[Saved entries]
-.-.-

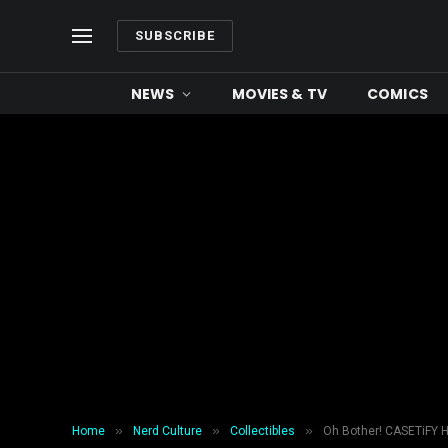
SUBSCRIBE
NEWS
MOVIES & TV
COMICS
»
»
»
Home
Nerd Culture
Collectibles
Oh Bother! CASETiFY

-.-.-

_EXERCISE AIM:_
Return each line of text in the material above unchanged and in the same order, leaving out the pictures.

_WRITTEN ANSWER:_
SUBSCRIBE
NEWS
MOVIES & TV
COMICS
»
»
»
Home
Nerd Culture
Collectibles
Oh Bother! CASETiFY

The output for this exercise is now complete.